The chatter during a recent Linkedin Independent Publishers Forum about vendor-supplied content suggests the church/state battle lines are still sharply drawn. Participant Andy Kowl, who advocated rethinking the content model, wrote that he felt he had been “digitally tarred and feathered.”
If I still believe that magazine editorial content, delivered in print, on the web or mobile devices, holds specific value because it is brand-stamped and curated through the intelligence of savvy editors, I must also acknowledge that other content, especially in the verticals, makes a medieval church/state discussion a little less neat and predictable. Of course, we have an editorial trade association that keeps magazines reasonably honest by separating advertorials from editorial content, but even this distinction has become fuzzy and business requirements often become the tail that wags the editorial dog.
But I’m not that interested in this somewhat virtuous dustup. Rather, I am more interested in digital content created by marketers that is engaging, provides value and adds to the online experience. I will acknowledge that I am a late convert to what is generally called content marketing, having long thought it a diminished, if not bastard, form of what I produce. I was frankly surprised to learn from Outbrain, a content discovery platform, how extensive, and above-board, this practice is on the part of marketers. In a report entitled “The State of Content Marketing, 2012,” Outbrain notes that “Content marketing continues to be one of the rising stars of the online marketing worlds as brands from American Express and Proctor & Gamble to GE and General Mills use it alongside more traditional strategies to reach their target audiences.”
Senior-level brand managers and agency executives surveyed while they judged the 2012 Effie Awards report that 100% of brand and agency marketers use content marketing; 87% of respondents cited video as the most common form of content created. Not surprisingly, social media is the most popular channel. Outbrain found that “marketers employ content marketing efforts to drive brand awareness and target top of the purchase funnel rather than for generating leads.” This is one of the key strengths of magazine advertising: reaching the consumer when she is ready to make a purchase decision.
Now this is all very interesting, but what does content marketing look and smell like? Forbes.com examined content marketing strategies of GE, General Mills, and Sears. Fundamental to all these corporate marketing efforts is the idea that if content isn’t good enough to share, then they have failed in their efforts. The companies carved out consumer interest areas within their portfolio that they think consumers might be interested in.

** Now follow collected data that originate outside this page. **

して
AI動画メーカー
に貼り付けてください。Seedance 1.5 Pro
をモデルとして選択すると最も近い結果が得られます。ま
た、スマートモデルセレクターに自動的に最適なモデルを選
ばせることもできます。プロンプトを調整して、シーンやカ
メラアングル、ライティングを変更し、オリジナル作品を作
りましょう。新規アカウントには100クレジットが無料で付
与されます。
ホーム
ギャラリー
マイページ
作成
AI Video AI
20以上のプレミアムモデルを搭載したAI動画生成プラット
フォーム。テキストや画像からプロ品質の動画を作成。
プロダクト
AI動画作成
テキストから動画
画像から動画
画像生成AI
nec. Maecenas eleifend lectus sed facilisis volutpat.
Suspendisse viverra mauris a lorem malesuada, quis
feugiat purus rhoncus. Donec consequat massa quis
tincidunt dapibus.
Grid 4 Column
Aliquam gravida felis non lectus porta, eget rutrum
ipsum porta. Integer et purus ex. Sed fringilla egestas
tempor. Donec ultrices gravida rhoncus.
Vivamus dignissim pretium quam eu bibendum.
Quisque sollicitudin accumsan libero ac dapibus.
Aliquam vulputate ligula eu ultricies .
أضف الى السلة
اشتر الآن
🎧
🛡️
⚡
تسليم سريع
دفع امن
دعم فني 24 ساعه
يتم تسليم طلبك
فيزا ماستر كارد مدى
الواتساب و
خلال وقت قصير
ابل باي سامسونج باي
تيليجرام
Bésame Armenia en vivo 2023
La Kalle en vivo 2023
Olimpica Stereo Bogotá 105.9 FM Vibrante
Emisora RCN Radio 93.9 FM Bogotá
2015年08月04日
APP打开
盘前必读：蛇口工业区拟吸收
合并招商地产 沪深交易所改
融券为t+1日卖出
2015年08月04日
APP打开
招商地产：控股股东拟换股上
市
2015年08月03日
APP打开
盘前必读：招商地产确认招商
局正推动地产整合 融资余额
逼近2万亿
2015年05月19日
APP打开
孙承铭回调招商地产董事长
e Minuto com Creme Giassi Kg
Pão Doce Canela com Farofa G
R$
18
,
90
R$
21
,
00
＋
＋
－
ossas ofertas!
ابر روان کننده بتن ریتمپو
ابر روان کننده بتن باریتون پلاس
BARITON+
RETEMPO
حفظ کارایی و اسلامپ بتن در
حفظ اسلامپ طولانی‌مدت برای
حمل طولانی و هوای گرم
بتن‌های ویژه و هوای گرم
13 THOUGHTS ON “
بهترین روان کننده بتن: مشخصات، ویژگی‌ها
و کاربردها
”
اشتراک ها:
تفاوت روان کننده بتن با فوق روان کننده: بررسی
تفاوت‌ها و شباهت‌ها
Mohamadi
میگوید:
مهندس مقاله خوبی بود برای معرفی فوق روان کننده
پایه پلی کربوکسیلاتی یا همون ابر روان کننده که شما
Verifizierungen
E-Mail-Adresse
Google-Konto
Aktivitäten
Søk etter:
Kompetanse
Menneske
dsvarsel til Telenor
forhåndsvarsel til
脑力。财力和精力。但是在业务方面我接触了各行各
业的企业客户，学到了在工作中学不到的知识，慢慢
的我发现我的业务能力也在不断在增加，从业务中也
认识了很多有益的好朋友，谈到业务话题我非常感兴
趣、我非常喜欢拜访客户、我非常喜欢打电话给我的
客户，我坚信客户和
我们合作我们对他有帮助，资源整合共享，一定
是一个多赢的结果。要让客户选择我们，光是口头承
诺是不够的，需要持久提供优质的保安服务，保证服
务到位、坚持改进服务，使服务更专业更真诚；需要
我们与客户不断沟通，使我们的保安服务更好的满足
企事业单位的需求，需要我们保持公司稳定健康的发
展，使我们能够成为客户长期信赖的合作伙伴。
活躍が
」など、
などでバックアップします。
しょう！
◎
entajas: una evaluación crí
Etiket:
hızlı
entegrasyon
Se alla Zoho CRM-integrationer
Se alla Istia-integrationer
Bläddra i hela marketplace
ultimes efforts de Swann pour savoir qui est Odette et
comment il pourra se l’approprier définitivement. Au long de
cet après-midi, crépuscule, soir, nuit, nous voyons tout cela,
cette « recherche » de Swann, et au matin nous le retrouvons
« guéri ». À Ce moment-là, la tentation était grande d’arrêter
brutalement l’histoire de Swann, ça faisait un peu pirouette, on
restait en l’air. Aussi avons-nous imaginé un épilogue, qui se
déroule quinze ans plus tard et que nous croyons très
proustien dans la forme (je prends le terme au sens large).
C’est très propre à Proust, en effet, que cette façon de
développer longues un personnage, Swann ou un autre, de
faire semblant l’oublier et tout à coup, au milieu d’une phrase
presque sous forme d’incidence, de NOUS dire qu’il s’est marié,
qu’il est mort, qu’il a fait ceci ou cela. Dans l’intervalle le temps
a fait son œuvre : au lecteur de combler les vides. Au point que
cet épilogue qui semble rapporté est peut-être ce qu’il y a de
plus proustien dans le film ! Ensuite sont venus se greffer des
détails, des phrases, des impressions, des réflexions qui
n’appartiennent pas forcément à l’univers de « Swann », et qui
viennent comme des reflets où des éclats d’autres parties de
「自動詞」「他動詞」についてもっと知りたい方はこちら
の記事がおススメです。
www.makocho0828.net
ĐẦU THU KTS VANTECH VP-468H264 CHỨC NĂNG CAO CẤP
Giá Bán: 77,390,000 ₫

Sears, the country’s largest supplier of fitness equipment, built on that strength with its Fitstudio effort that includes a library of content, making decisions in ways not unlike traditional editors: what type of content would most interest, inform, and engage readers.
General Mills through Tablespoon.com, a site consisting of straightforward editorial content, marketed to the Millennial audience through food-related web sites, Pinterest, content vertical, search engines, and blogger-relationships. The branding is behind-the-scenes. General Electric, through sites like Ecoimagination and Txchnologist, are more straightforward brand initiatives, with GE being a little more data-driven. The company seems very sophisticated about understanding why a consumer moves from one piece of content to another.
In many ways, these companies are becoming content publishers and curators themselves. The people writing the blogs are very knowledgeable about the verticals. The marketers are quite sophisticated about measuring consumer engagement and in ways seem more advanced than some publishers in their use of social media metrics, particularly sharing. All have vast libraries of useful content.
It’s not a new insight that content models are changing, though we are still early in this disruption cycle. But it is not only the big marketers that are getting involved in this transformation of content; non-profits and independent media organizations are also in the hunt. I read a very interesting article at Fastcodesign.com by Jeremy Lehrer with the catchy title “How a Web App Can Help Non-Profits Tell Better Stories and Raise Cash.” I was drawn in because I am doing some consulting for a non-profit, exploring how to marry content and cause marketing in ways that are ethical, interesting and measurable. Or to put it another way: how does one link storytelling to social enterprise?
Enter Sparkwise, a project from Tomorrow Partners in San Francisco, a free, cloud-based, open-source service that combines visualized data with video, audio, text feeds to create a moving story featured in widgets. At the heart of this offering, now in beta, is making stories easier to tell through visualizing data. Sparkwise provides a platform that integrates open access to big data with art and everyday metrics. Data should always be visual.
One benefit of this platform is that it is completely transparent; for non-profits this would mean that the results of its efforts will be front-and-center, updated in real time. We are inundated with data, most presented as flat, ponderous and unremarkable. Sparkwise brings all this blandness to life.
When I was sitting in the editorial high chair, I saw content marketing as something just short of treason. Now I am a little less righteous. Editors and publishers can learn from marketers that are consumer-centric, technology and data-driven, and are re-envisioning content along a dynamic continuum, not unlike the consumers they chase on social media platforms.
Equally important, revenue is flowing out of traditional advertising into content marketing. Perhaps this will take some of the sting out of the angst editors might be feeling.